A Quaker woman in Cincinnati, Amanda, befriended me and began writing to me weekly, giving words of encouragement. We hardly knew each other but the letters arrived faithfully. Copies of letters to other women came as well, describing the loneliness and darkness we each faced in our spiritual lives. Amanda chronicled the death of her grandmother in a series of poems she passed along, often with a handmade felt flower or collection of small books.

“How do we die?” she asked me. “What are your thoughts on love?”

Never prodding, never prying, Amanda wrote lyrically and recorded letters she wrote to her husband during their first year of marriage, or a poem on the spiritual meditation of washing dishes.

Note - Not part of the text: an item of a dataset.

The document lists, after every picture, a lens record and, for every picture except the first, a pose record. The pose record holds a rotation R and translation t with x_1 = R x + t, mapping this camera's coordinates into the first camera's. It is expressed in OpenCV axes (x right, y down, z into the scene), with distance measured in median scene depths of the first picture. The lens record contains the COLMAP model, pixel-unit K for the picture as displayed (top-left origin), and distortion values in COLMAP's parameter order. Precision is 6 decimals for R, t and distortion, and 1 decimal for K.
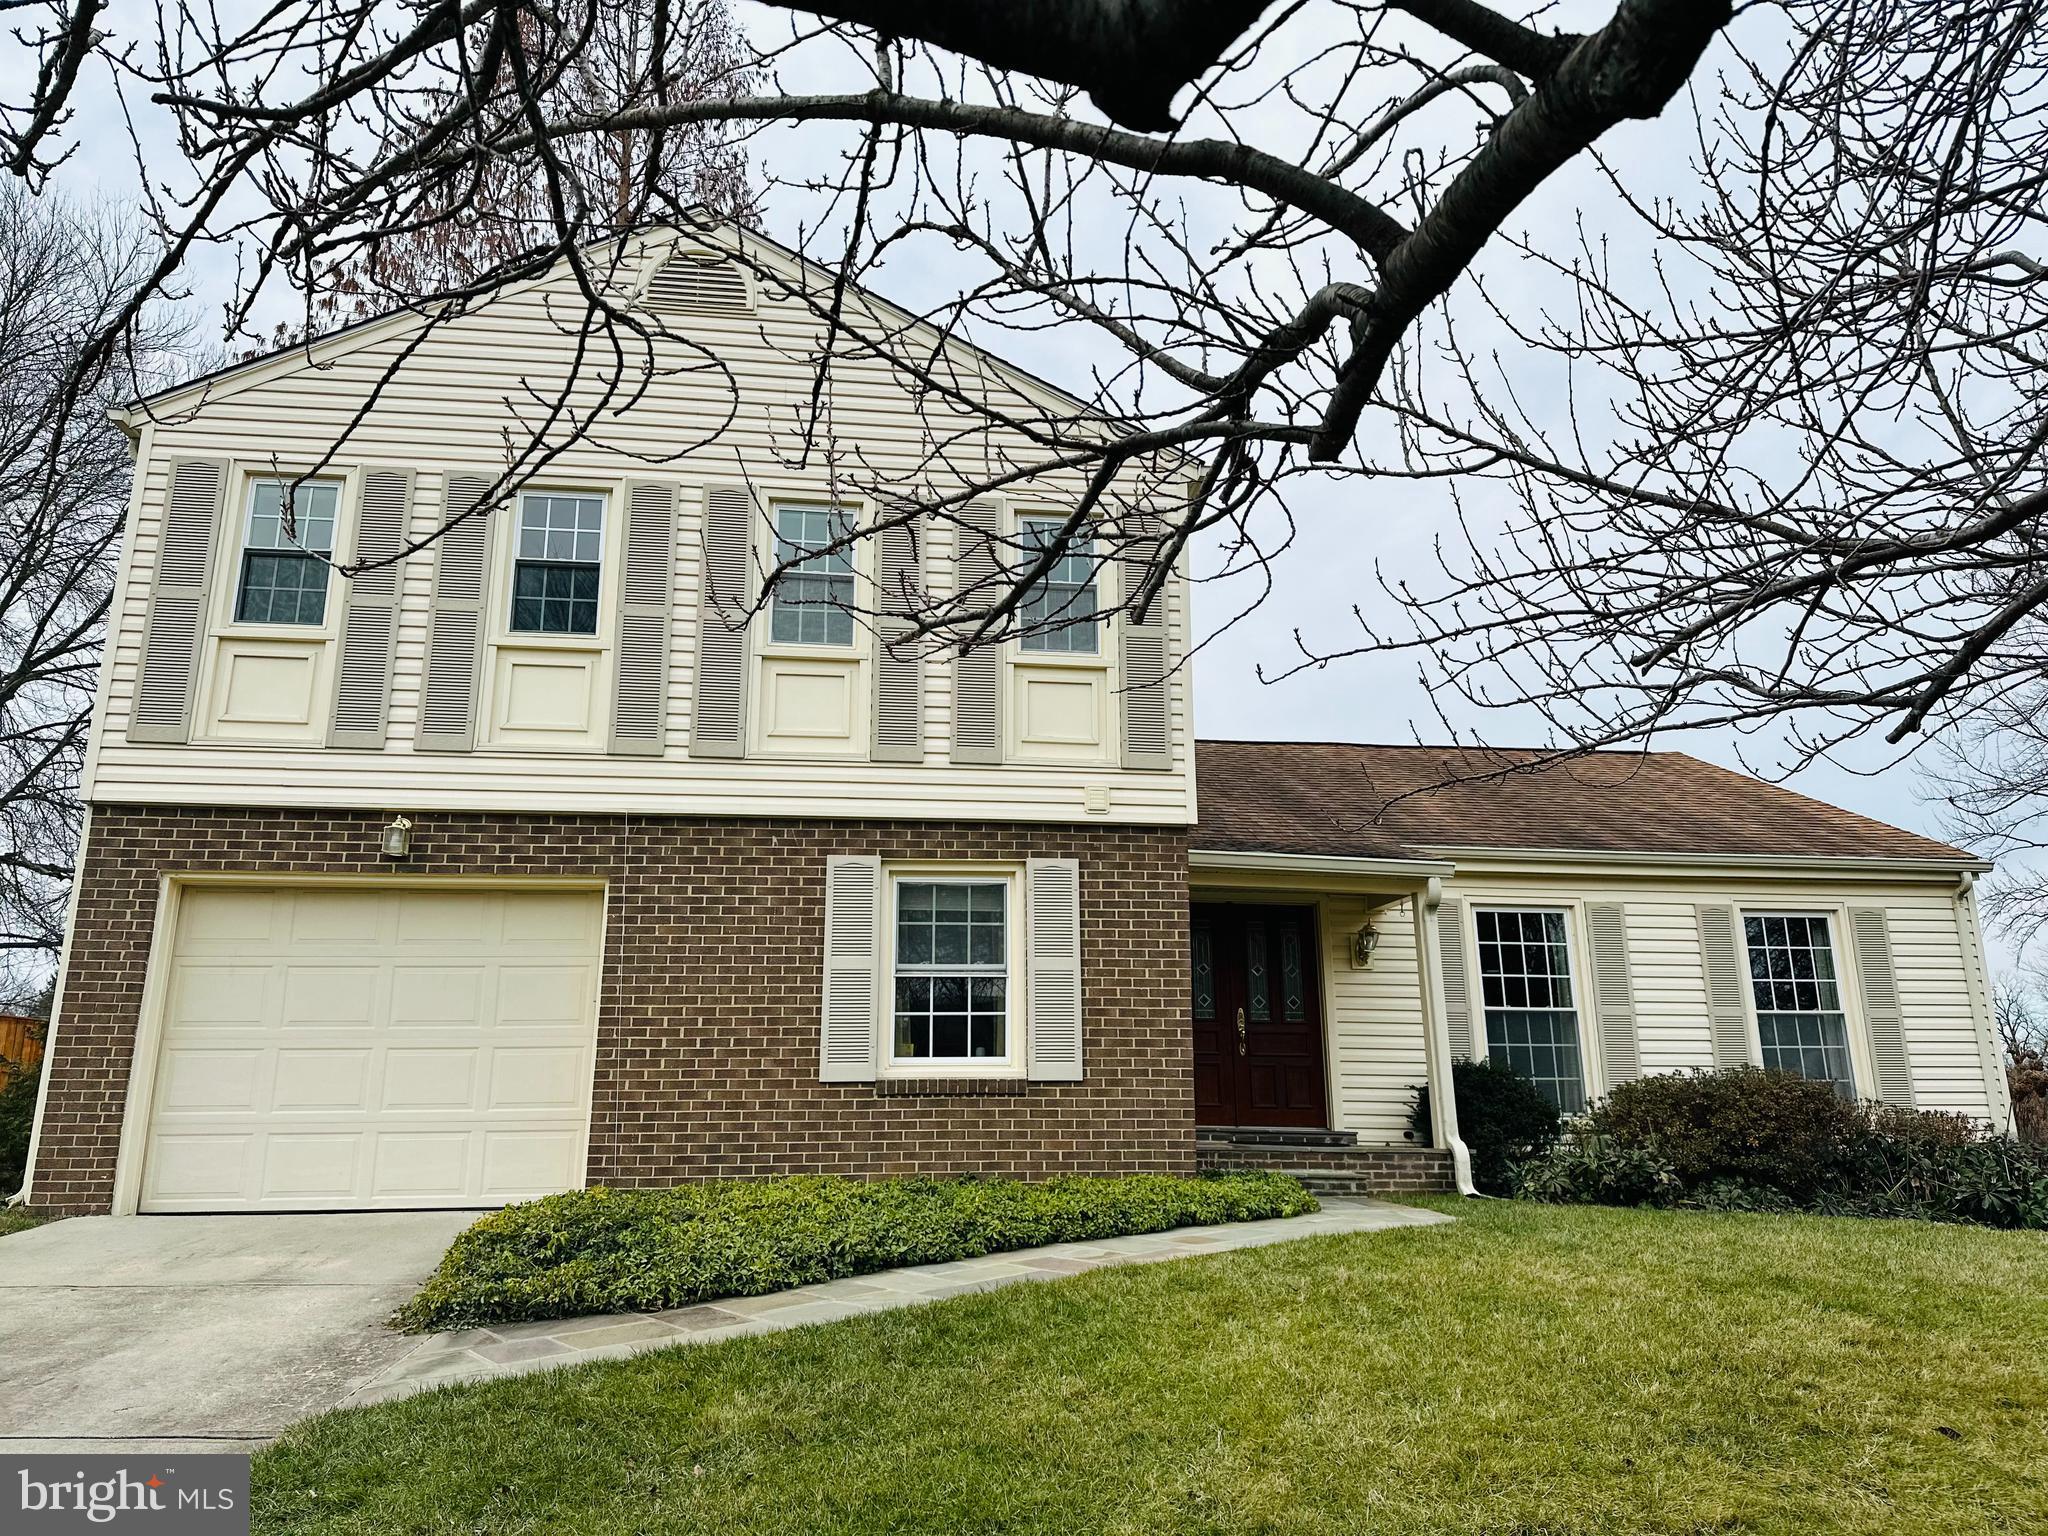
lens RADIAL K [[1413.4, 0, 1025.2], [0, 1413.4, 764.8], [0, 0, 1]] dist [0.023582, -0.004789]
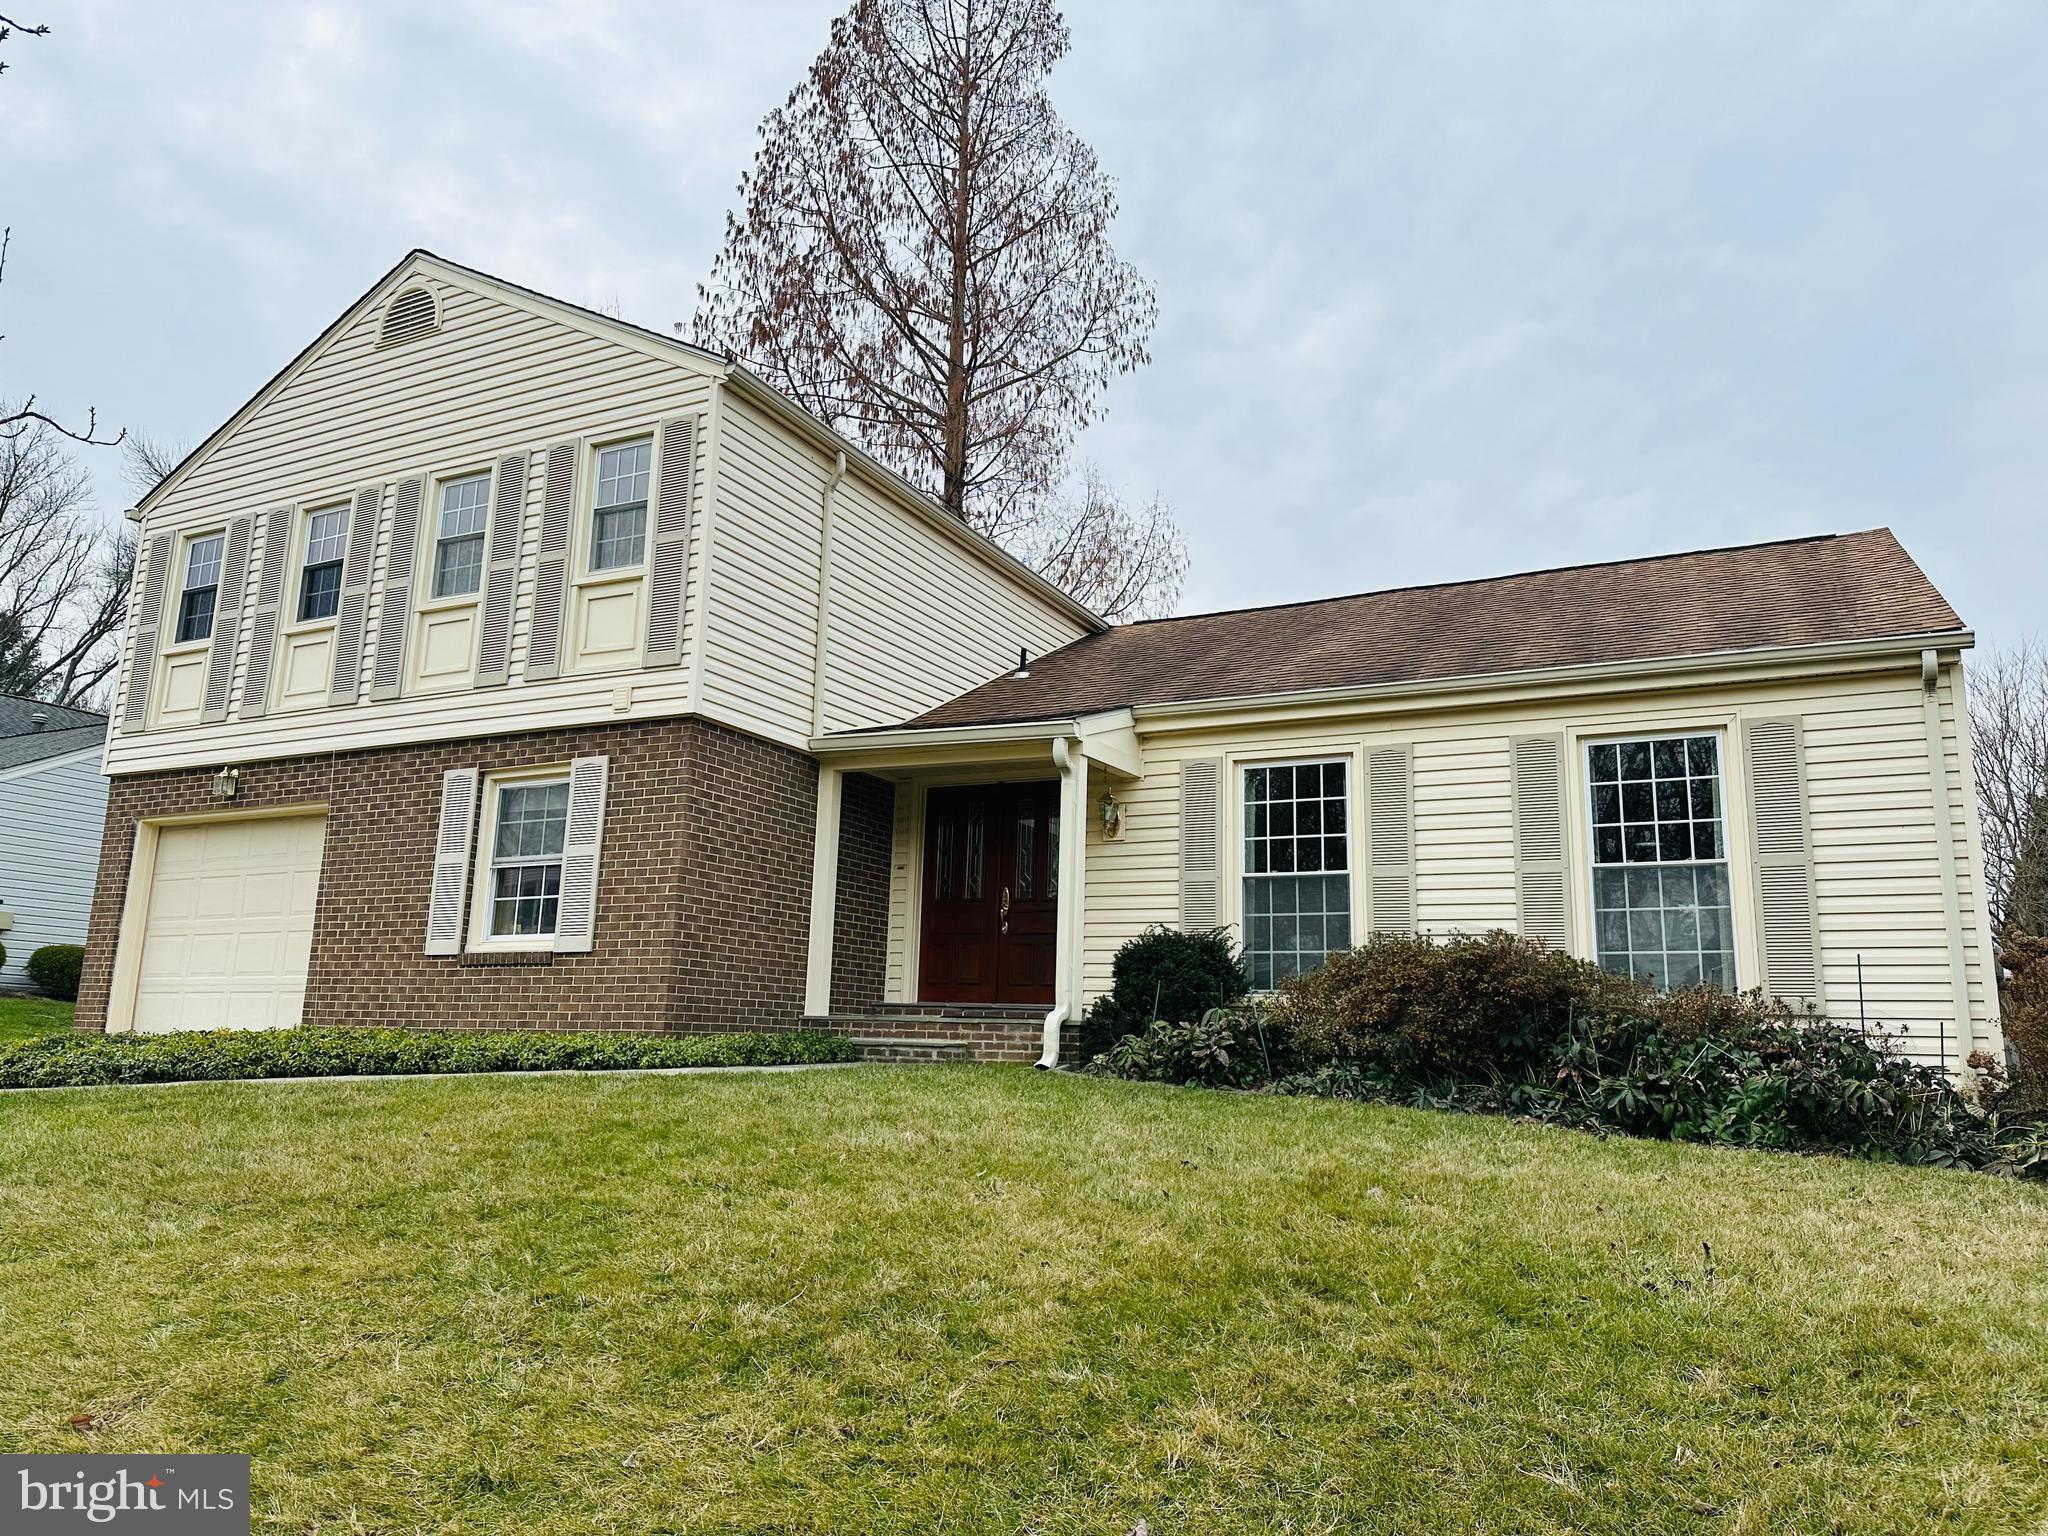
lens RADIAL K [[1413.4, 0, 1024.6], [0, 1413.4, 772.5], [0, 0, 1]] dist [0.023582, -0.004789]
pose [[0.832561, -0.081393, -0.547921, 0.916345], [0.116438, 0.992761, 0.029453, 0.085182], [0.541558, -0.088320, 0.836011, 0.246743]]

I learned a quiet way to practice faith. Often I woke up at five in the morning to do two or three hours of meditation and prayer. Amanda’s written presence guided me through yoga poses and prayer beads. I read countless books by Thomas Merton, a monk who lived nestled in the foothills of Kentucky. I read of sitting in the zafu, the Benedictine practice of manual labor, and the mysticism of the Zen masters. I longed for my true self, the woman I was created to be, stripped from masks and falsehoods.

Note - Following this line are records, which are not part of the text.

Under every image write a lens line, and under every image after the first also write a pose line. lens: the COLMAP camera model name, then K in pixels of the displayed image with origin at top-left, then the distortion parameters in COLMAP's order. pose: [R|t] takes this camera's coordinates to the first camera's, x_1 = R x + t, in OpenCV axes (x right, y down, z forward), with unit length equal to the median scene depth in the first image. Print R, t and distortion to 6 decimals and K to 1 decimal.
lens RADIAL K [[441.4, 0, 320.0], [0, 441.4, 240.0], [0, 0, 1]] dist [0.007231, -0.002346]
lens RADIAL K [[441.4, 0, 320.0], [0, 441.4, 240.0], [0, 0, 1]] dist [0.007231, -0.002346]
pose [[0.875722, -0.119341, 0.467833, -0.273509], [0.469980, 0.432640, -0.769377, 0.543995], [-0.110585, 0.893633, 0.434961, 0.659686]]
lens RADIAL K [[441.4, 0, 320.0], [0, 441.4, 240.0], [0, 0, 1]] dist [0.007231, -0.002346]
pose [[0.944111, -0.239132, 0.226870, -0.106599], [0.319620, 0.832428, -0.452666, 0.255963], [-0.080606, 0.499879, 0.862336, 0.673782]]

As I shed layer after layer of doubt and weakness, I began a new journey of spiritual reconciliation. I found hope in the Divine, and followed with my own path as a Quaker woman, renewed in love and joy.

I believe in the power of planting seeds of faith and the power of self-healing. I believe that in the darkest moments of life, there are glimmers of soft light that beckon us not to fear. Life is a walking meditation of love and Light, a path of valleys and hillsides. We make our own happiness in this earth, and the Inner Light we possess wills us to move ever forward, walking, stumbling like newborn lambs, and grasping on to the ever-present promise of becoming our truest selves.

2 comments:

Carolyn said...

This is a very moving piece. Thank you for sharing your thoughts. I greatly admired your father.

Jennifer M. Holloway said...

I definitely agree with your belief statement. I had some women come around me when my mom passed, and it's cool that people took notice in your life and offered love and support. I'm glad there are people in the world like that.